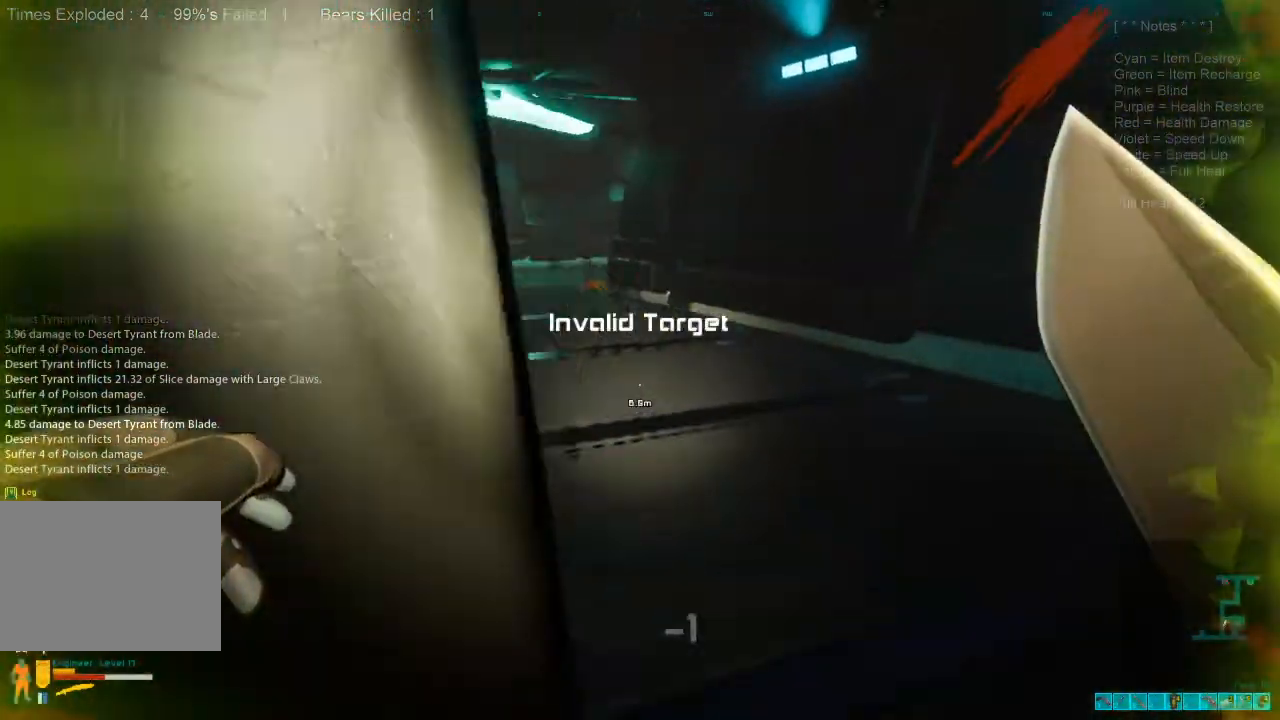
{"keys": ["shift", "w"], "mouse": [], "events": []}
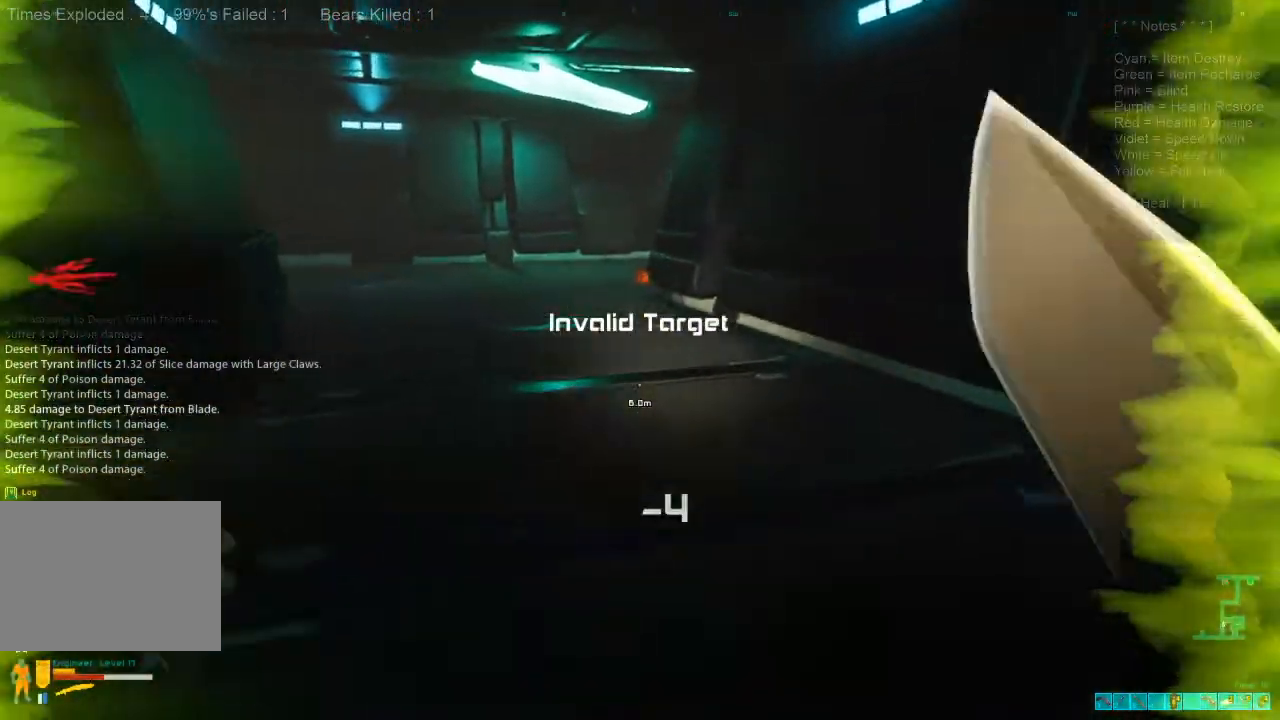
{"keys": ["w"], "mouse": [], "events": [[233, "shift", "up"]]}
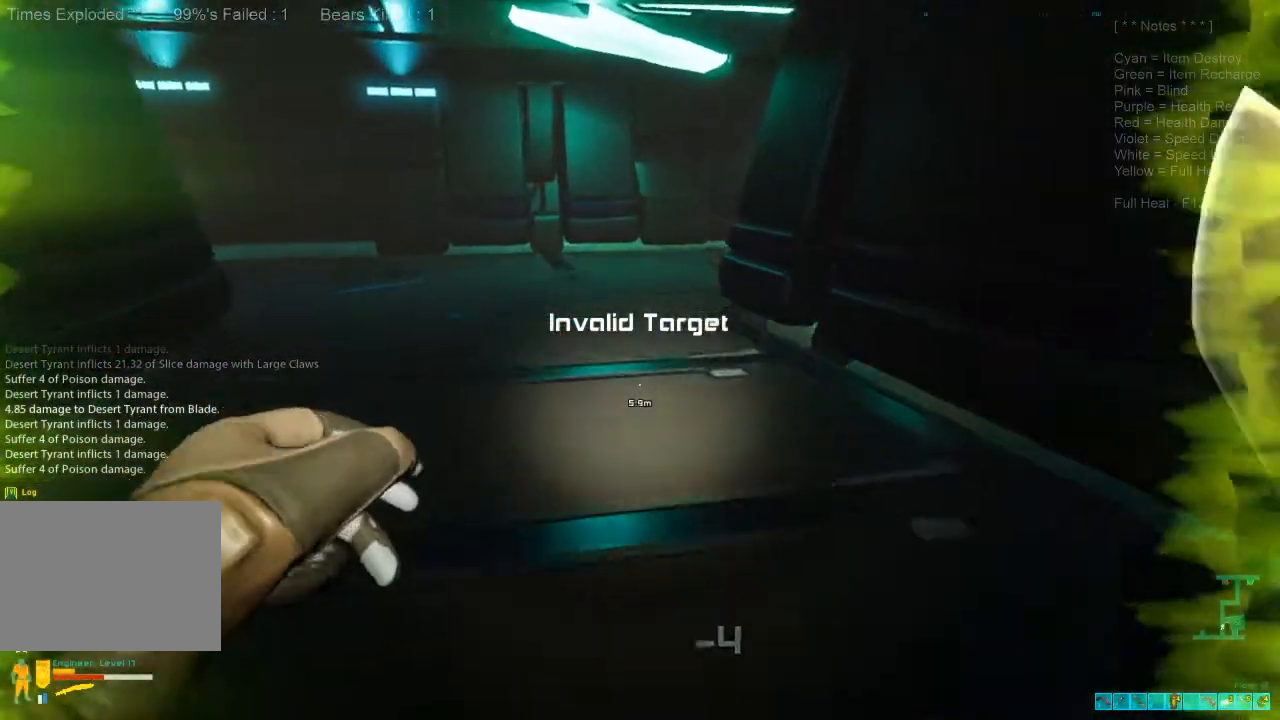
{"keys": ["shift", "w"], "mouse": [], "events": [[367, "shift", "down"]]}
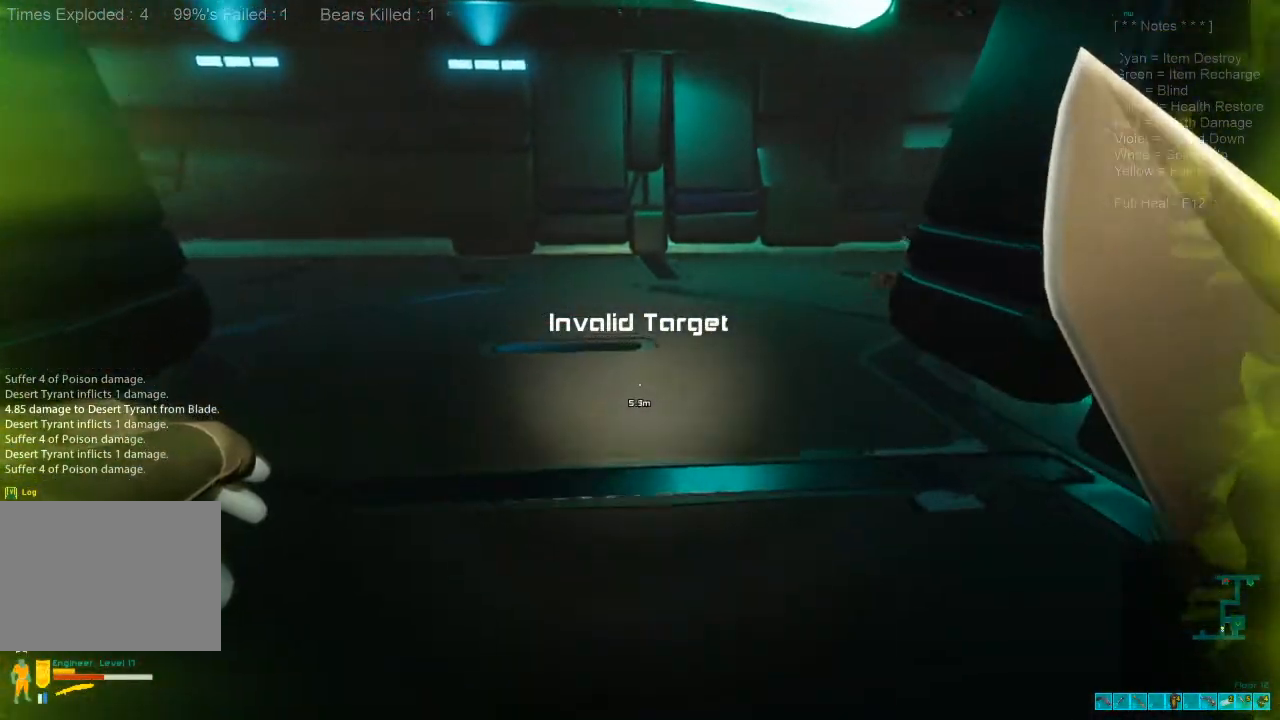
{"keys": ["a", "w"], "mouse": [], "events": [[167, "shift", "up"], [367, "mouse_left", "down"], [467, "mouse_left", "up"], [500, "a", "down"]]}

--*--

Print the material word for word; images are to be left out.

{"keys": ["shift", "w"], "mouse": [], "events": []}
{"keys": ["w"], "mouse": [], "events": [[233, "shift", "up"]]}
{"keys": ["shift", "w"], "mouse": [], "events": [[367, "shift", "down"]]}
{"keys": ["a", "w"], "mouse": [], "events": [[167, "shift", "up"], [367, "mouse_left", "down"], [467, "mouse_left", "up"], [500, "a", "down"]]}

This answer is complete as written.